(TASK DETAILS): With the string "labels" as the filter, copy each matching line from the records.
=====
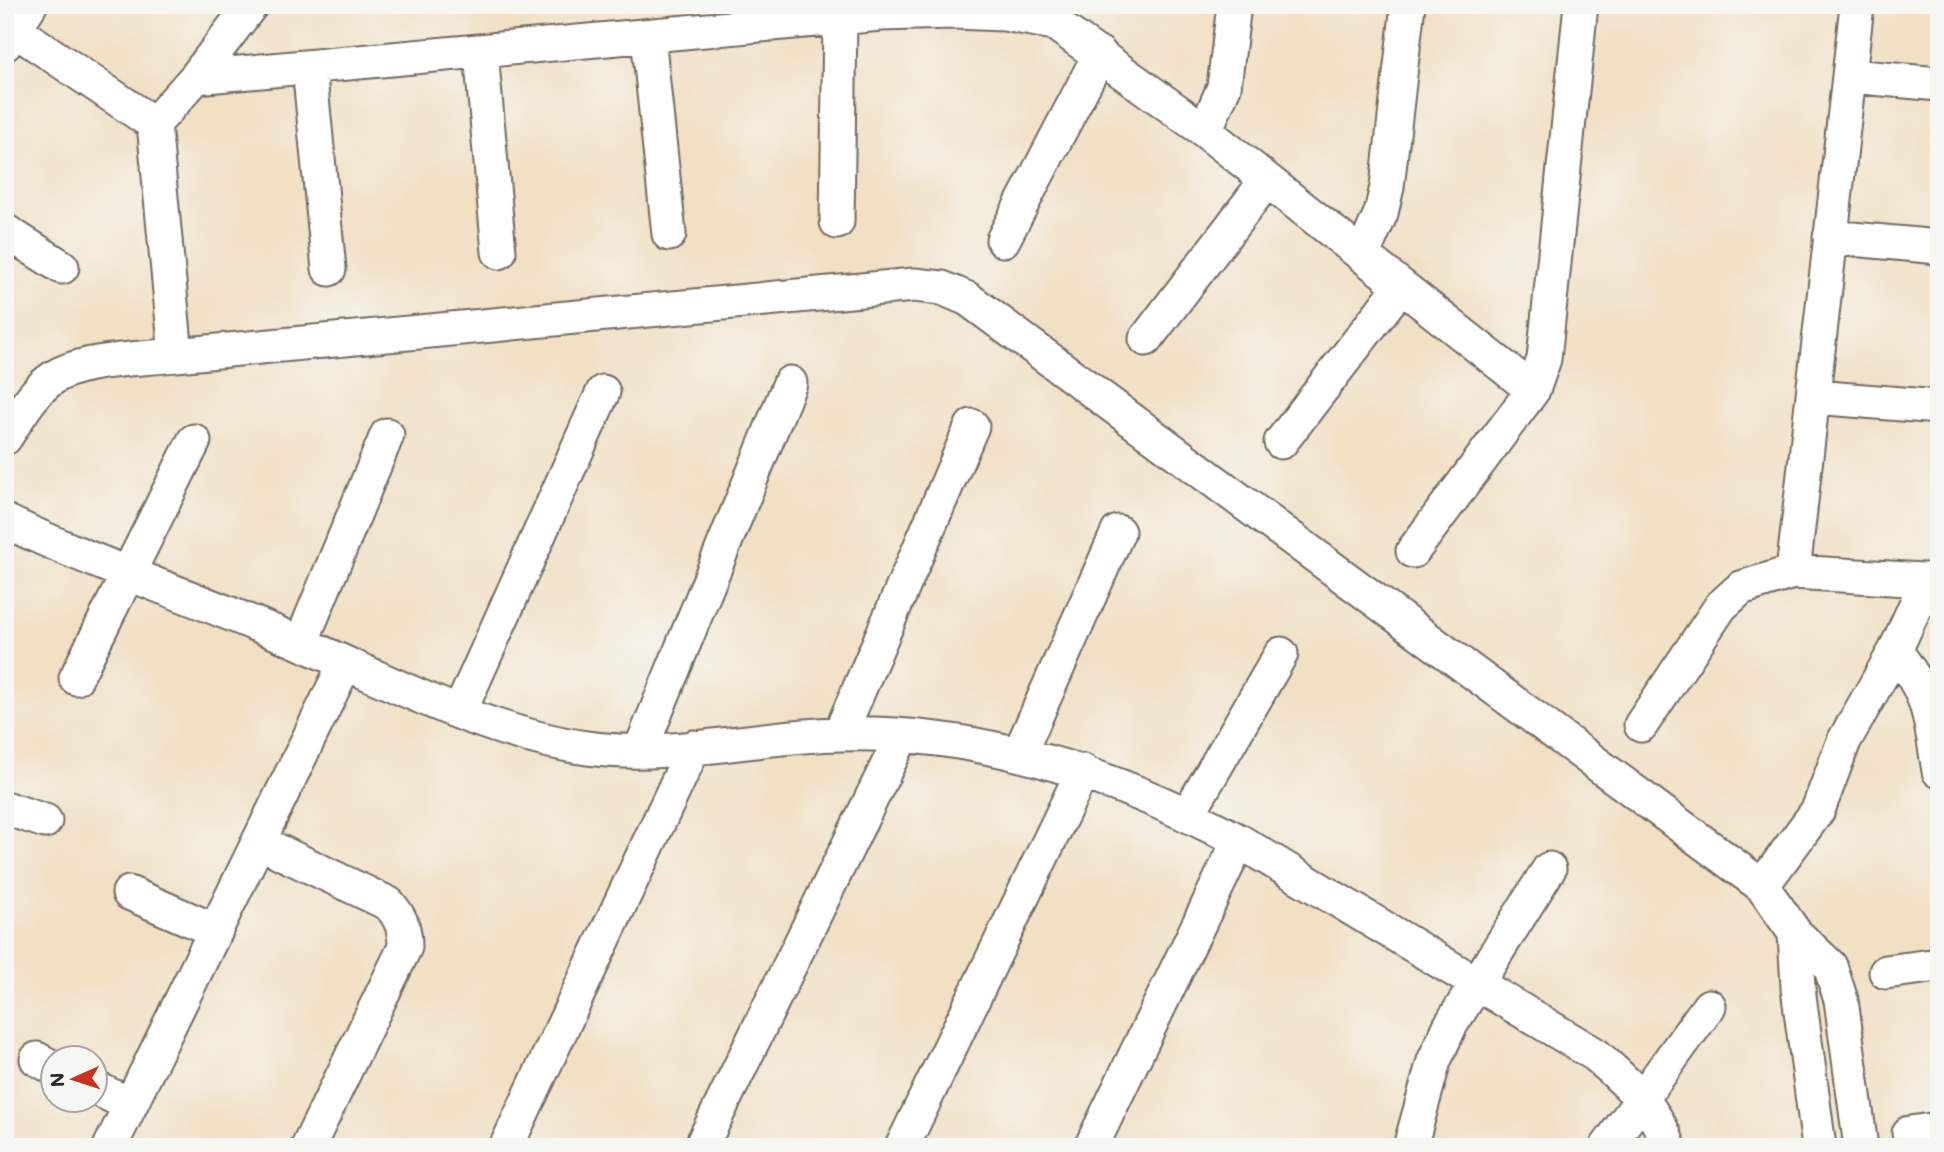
<svg xmlns="http://www.w3.org/2000/svg" width="1944" height="1152" font-family="Mali,sans-serif">
<style>
.lines{fill:none;stroke-linecap:round;stroke-linejoin:round}
.minor-casing{stroke:#706a61;stroke-width:37}
.minor{stroke:#fff;stroke-width:33}
</style>
<rect width="100%" height="100%" fill="#f6f6f2"/>
<filter id="ink" filterUnits="userSpaceOnUse"><feTurbulence type="fractalNoise" baseFrequency=".0143" numOctaves="2"/><feDisplacementMap in="SourceGraphic" scale="14" xChannelSelector="R" yChannelSelector="G"/><feConvolveMatrix kernelMatrix="1 2 1 2 8 2 1 2 1" color-interpolation-filters="sRGB"/></filter>
<filter id="wash" filterUnits="userSpaceOnUse"><feTurbulence type="fractalNoise" baseFrequency=".00686" numOctaves="4" result="noise"/><feDisplacementMap in="SourceGraphic" scale="28" xChannelSelector="R" yChannelSelector="G"/><feGaussianBlur stdDeviation="1.57" result="paint"/><feColorMatrix in="noise" values="0 0 0 0 0 0 0 0 0 0 0 0 0 0 0 0 0 1.4 0 .05"/><feComposite in="paint" operator="in"/></filter>
<g filter="url(#wash)">
<rect width="100%" height="100%" fill="#f1e0c4"/>
</g>
<g filter="url(#ink)">
<g class="lines">
<defs>
<path id="minor" d="M 15,30 L 154,124 L 176,355
M 648,36 L 669,234
M 5,44 L 30,5
M 481,52 L 499,252
M 309,67 L 329,269
M 1850,76 L 1939,84
M 196,77 L 881,14 L 953,12 L 1004,14 L 1054,23 L 1205,131 L 1533,390
M 154,124 L 196,77 L 251,5
M 1205,131 L 1224,87 L 1234,5
M 837,222 L 840,18
M 5,231 L 62,267
M 1830,237 L 1939,247
M 1003,240 L 1100,54
M 1363,254 L 1381,213 L 1387,187 L 1408,5
M 1146,339 L 1266,181
M 1814,397 L 1939,407
M 5,438 C 19,417 32,392 53,378 C 81,359 142,359 176,355 L 914,285 L 942,288 L 968,299 L 1762,886 L 1795,933 L 1830,966 L 1841,1000 L 1861,1147
M 1281,442 L 1401,286
M 5,521 C 101,567 203,600 300,643 C 390,682 490,735 587,748 C 672,760 757,735 841,734 C 982,731 1116,775 1239,841 L 1596,1055 C 1626,1082 1656,1107 1669,1147
M 1413,551 L 1533,390 L 1544,359 L 1581,5
M 1793,572 L 1857,5
M 301,643 L 387,435
M 1895,651 C 1931,695 1930,718 1939,771
M 76,678 L 194,441
M 460,711 L 603,392
M 1641,725 L 1721,606 L 1741,588 L 1793,572 L 1939,581
M 840,734 L 972,426
M 640,751 L 790,383
M 1020,752 L 1118,532
M 5,808 L 45,821
M 1188,814 L 1281,654
M 259,842 L 389,904 C 401,918 405,928 405,947 L 308,1147
M 1762,886 L 1818,810 L 1844,741 L 1895,651 L 1927,580
M 129,893 L 216,931
M 1795,933 L 1798,988 L 1819,1147
M 1886,972 L 1939,965
M 37,1059 L 52,1067
M 94,1087 L 130,1105
M 1909,1133 L 1939,1129
M 110,1147 L 345,664
M 506,1147 L 694,747
M 701,1147 L 902,736
M 902,1147 L 1083,771
M 1091,1147 L 1239,841
M 1410,1147 L 1434,1061 L 1450,1026 L 1549,869
M 1607,1147 L 1709,1006"/>
</defs>
<use href="#minor" class="minor-casing"/>
<use href="#minor" class="minor"/>
</g>
</g>
<rect width="1944" height="1152" fill="none" stroke="#f6f6f2" stroke-width="28"/>
<g transform="translate(74 1079) rotate(267)"><circle r="33" fill="#f6f6f2" stroke="#a5a5a2" stroke-width="2"/>
<path d="M0-5L12 26L0 18L-12 26Z" fill="#c8321e"/>
<text y="-10" font-size="19" font-weight="bold" text-anchor="middle" fill="#2b2b2b">N</text>
</g>
</svg>
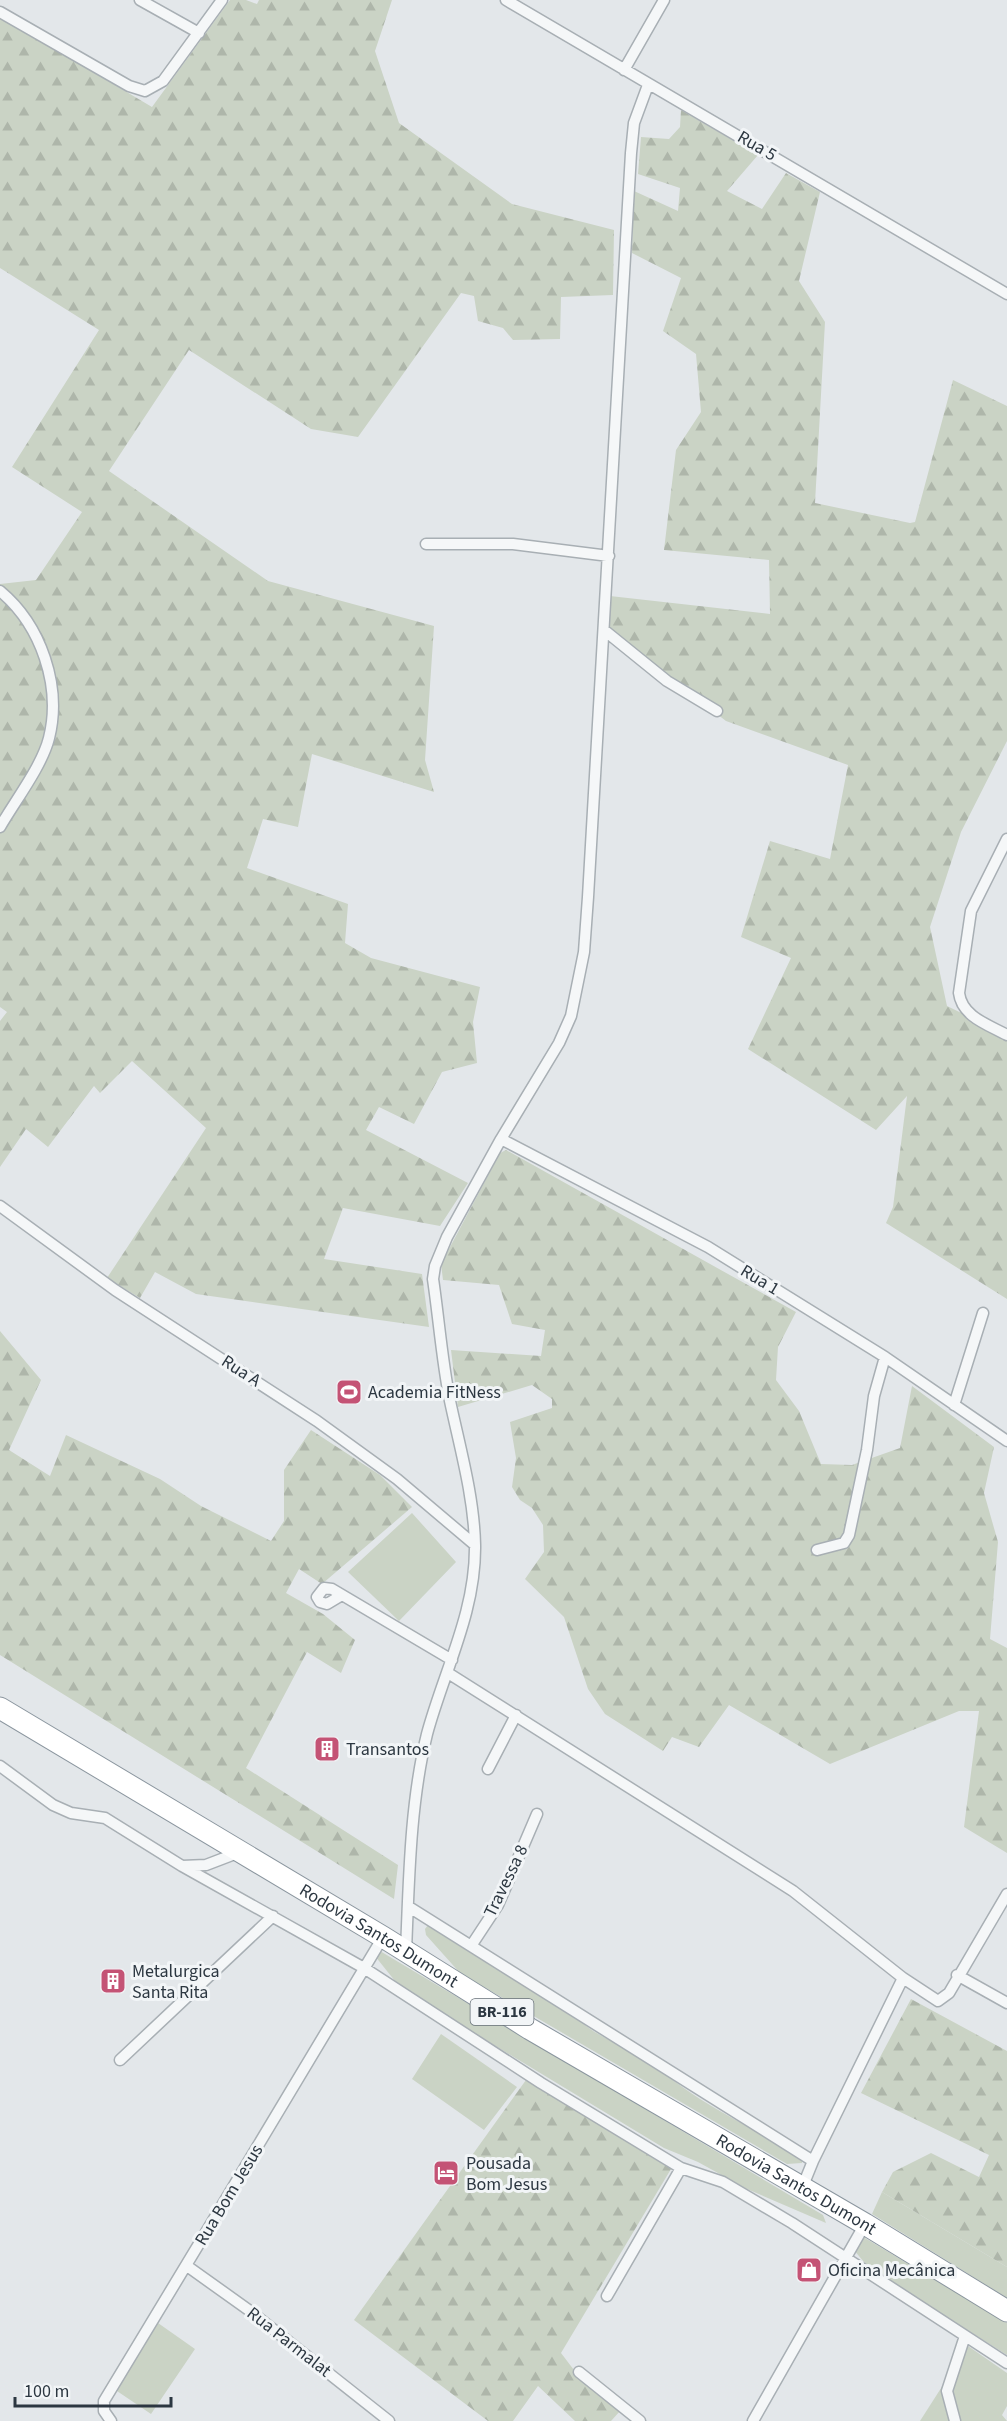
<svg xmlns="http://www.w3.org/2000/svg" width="1007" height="2421" font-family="'Source Sans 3',sans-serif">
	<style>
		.green { fill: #cad3c5 }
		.forest { fill: url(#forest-firs) }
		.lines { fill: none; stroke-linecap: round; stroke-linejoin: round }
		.street-casing { stroke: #a8afb4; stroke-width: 13 }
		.highway-casing { stroke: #8b969f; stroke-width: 23 }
		.street { stroke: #f5f7f8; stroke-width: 10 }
		.highway { stroke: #fff; stroke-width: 21 }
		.labels { text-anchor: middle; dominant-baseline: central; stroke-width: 6; stroke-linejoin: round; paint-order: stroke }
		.shield { fill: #f2f5f7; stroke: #677078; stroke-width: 1.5 }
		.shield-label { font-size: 16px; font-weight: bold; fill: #2c3741 }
		.street-label { font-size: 18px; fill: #2c3741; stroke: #f2f5f7 }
		.poi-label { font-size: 18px; fill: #2c3741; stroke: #f2f5f7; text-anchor: start }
	</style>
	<defs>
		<pattern id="forest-firs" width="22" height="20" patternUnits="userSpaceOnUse" patternTransform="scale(1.5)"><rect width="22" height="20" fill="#cad3c5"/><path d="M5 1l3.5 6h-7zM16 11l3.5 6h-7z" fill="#aeb6aa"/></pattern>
	</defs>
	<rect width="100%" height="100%" fill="#e3e7ea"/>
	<path class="green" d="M412 1513 456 1562 399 1621 348 1572Z
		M428 1925 572 2011C587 2033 614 2041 636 2054 658 2068 678 2085 700 2099 733 2120 770 2137 802 2159V2163L787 2164 460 1973 426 1935 425 1929Z
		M380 1951 823 2215 826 2223 747 2189 698 2162 664 2148 428 2005 395 1981 375 1956Z
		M441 2034 517 2087 484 2130 412 2079Z
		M882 2192 1007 2267V2298L872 2214Z
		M860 2235 1007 2323V2355L869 2268 853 2249Z
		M158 2323 195 2349 151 2414 114 2389Z
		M968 2346 1007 2373V2406L1002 2415 1007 2421H920Z"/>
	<path class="forest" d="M230 0H246L257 4 259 0H392L375 51 399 123 512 204 614 230 613 295 561 297 560 339 513 340 503 328 478 321 474 296 461 293 358 437 311 429 189 350 109 471 268 581 434 626 425 760 434 792 312 754 298 827 263 819 247 868 348 904 345 943 371 958 480 987 473 1022 477 1063 442 1072 414 1124 379 1107 366 1130 468 1183 440 1226 343 1208 324 1259 422 1274 429 1327 196 1294 155 1272 140 1298 107 1278 206 1128 132 1061 100 1093 94 1086 48 1147 26 1129 0 1167V1021L7 1012 0 1007V584L36 580 82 512 12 467 99 330 0 268V17L152 107Z
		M681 110 758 155 727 191 762 209 786 173 820 192 799 281 825 322 815 503 910 523 915 522 953 380 1007 406V741L961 832 930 927 947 1006 1007 1035V1299L886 1223 893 1207 907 1096 876 1130 748 1049 791 958 741 937 770 841 830 859 848 765 726 721 610 631V596L770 614 769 560 664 550 676 450 701 412 696 354 663 331 681 278 632 253 634 191 678 211 680 188 638 174 641 137 669 139 680 127Z
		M506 1150 796 1312 778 1347 776 1380 799 1411 821 1464 852 1465 900 1448 912 1386 994 1447 984 1493 998 1542 990 1639 1007 1648V1853L964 1827 979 1711H959L830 1764 729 1705 699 1747 672 1737 663 1751 605 1714 588 1689 564 1617 525 1579 544 1552 543 1525 532 1508 520 1500 512 1487 516 1458 510 1422 552 1408V1399L532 1385 458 1407 451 1350 541 1356 545 1330 512 1324 499 1285 443 1280 441 1264 500 1153Z
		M0 1331 41 1380 9 1450 50 1476 66 1435 160 1479 201 1506 271 1541 284 1521V1470L311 1430 380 1475 412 1507 322 1584 299 1569 286 1593 323 1614 355 1640 341 1673 307 1652 246 1768 398 1865 394 1899 0 1655Z
		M911 1999 1007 2051V2267L882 2192 893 2172 931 2153 979 2177 989 2155 861 2093Z
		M526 2080 671 2169 561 2353 577 2374 621 2410 611 2421H575L538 2386 513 2421H488L354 2320Z"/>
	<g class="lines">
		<g class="street-casing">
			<path id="street" d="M140 0 199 33
				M506 0 1007 294
				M0 12 129 86 145 91 163 81 222 0
				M624 70 664 0
				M426 544H513L609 556
				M0 591C41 625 62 686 49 738 42 766 15 801 0 827
				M604 630 667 681 717 711
				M1007 839 971 911 959 993C962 1017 989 1025 1007 1035
				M501 1139 708 1247 885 1357 1007 1441
				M0 1206 115 1290 317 1421 397 1479 475 1545
				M954 1405 983 1313
				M817 1550 844 1543 849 1535 867 1450 874 1396 885 1357
				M342 1595 327 1604 320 1602 317 1597 324 1588 332 1589 452 1660
				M448 1673 793 1891 903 1978 938 2001 949 1993 1007 1894
				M0 1766 53 1805 71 1813 105 1818 182 1866 206 1865 240 1852
				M488 1769 516 1715
				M182 1866 364 1968 541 2083 681 2168 723 2182 792 2223 1007 2363
				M409 1907 813 2161
				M471 1946 498 1905 537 1814
				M406 1951C409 1880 410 1803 427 1734 444 1671 476 1612 475 1545 474 1497 460 1448 450 1401 442 1361 439 1320 433 1279L435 1266 447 1237 501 1139 559 1043 571 1016 584 952 588 897 631 153 634 123 648 85
				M957 1975 1007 2003
				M120 2060 273 1916
				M802 2188 813 2161 903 1978
				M187 2266 250 2311 389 2421
				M607 2296 681 2168
				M579 2372 640 2421
				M111 2421 104 2411V2401C198 2247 290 2091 383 1937
				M753 2421 865 2224
				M955 2421 947 2391 965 2336"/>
		</g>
		<g class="highway-casing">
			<g id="highway">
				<path id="s1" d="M0 1708 383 1937 530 2029 865 2224 1007 2311"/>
			</g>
		</g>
		<use href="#street" class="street"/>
		<use href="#highway" class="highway"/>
	</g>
	<defs>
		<g id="stadium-square" transform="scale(1.35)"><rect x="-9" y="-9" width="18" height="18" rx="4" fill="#c45375" stroke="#f2f5f7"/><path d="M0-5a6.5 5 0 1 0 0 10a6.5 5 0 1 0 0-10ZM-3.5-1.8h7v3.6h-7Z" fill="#fff"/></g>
		<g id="building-square" transform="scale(1.35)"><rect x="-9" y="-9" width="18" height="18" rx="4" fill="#c45375" stroke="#f2f5f7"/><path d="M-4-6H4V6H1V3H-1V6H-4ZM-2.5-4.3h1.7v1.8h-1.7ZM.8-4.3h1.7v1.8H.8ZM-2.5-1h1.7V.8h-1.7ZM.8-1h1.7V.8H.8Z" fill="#fff"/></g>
		<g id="hotel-square" transform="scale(1.35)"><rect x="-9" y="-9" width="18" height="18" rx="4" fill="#c45375" stroke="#f2f5f7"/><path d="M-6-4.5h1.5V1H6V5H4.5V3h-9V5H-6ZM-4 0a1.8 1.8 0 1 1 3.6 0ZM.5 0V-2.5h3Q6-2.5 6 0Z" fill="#fff"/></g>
		<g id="shop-square" transform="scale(1.35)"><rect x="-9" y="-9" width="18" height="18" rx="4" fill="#c45375" stroke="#f2f5f7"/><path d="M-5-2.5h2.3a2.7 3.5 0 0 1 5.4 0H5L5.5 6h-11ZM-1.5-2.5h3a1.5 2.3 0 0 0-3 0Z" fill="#fff"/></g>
	</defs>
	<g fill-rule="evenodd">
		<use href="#stadium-square" x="349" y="1392"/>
		<use href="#building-square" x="327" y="1749"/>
		<use href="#building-square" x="113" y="1981"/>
		<use href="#hotel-square" x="446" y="2173"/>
		<use href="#shop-square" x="809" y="2270"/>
	</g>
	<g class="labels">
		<rect class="shield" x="470.5" y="1999" width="63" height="26" rx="4.5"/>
		<g class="shield-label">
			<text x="502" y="2012">BR-116</text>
		</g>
		<g class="street-label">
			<text transform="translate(757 146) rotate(30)">Rua 5</text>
			<text transform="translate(760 1280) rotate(31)">Rua 1</text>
			<text transform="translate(241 1371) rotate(33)">Rua A</text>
			<text transform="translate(506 1881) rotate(-64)">Travessa 8</text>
			<text stroke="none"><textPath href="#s1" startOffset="442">Rodovia Santos Dumont</textPath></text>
			<text stroke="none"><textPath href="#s1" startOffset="928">Rodovia Santos Dumont</textPath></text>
			<text transform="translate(229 2195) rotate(-59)">Rua Bom Jesus</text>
			<text transform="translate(289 2342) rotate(38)">Rua Parmalat</text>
		</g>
		<g class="poi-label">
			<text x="368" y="1392">Academia FitNess</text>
			<text x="346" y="1749">Transantos</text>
			<text x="132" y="1971">Metalurgica<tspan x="132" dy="21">Santa Rita</tspan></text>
			<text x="466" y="2163">Pousada<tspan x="466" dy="21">Bom Jesus</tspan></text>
			<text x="828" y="2270">Oficina Mecânica</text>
		</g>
	</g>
	<path d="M15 2397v9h156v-9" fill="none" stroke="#2c3741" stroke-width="3"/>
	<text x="24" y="2397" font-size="18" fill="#2c3741" stroke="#f2f5f7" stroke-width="4.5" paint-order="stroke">100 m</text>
</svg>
=====
(OUTPUT FOR THIS TASK):
		.labels { text-anchor: middle; dominant-baseline: central; stroke-width: 6; stroke-linejoin: round; paint-order: stroke }
	<g class="labels">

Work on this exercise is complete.